Work task: Word for word, retype the tail of the data below, starting with the line that has "793 605 34.62" and including the last line.

*** Given records ***

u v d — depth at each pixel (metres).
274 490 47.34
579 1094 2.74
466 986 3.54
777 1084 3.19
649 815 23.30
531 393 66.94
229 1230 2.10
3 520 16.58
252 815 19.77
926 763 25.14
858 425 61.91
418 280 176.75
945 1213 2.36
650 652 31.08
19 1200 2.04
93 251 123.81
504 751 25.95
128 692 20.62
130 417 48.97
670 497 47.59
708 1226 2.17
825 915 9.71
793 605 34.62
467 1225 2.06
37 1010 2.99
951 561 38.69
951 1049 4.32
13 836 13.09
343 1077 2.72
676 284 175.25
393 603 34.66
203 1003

*** End of Given records ***

Result for this exercise:
793 605 34.62
467 1225 2.06
37 1010 2.99
951 561 38.69
951 1049 4.32
13 836 13.09
343 1077 2.72
676 284 175.25
393 603 34.66
203 1003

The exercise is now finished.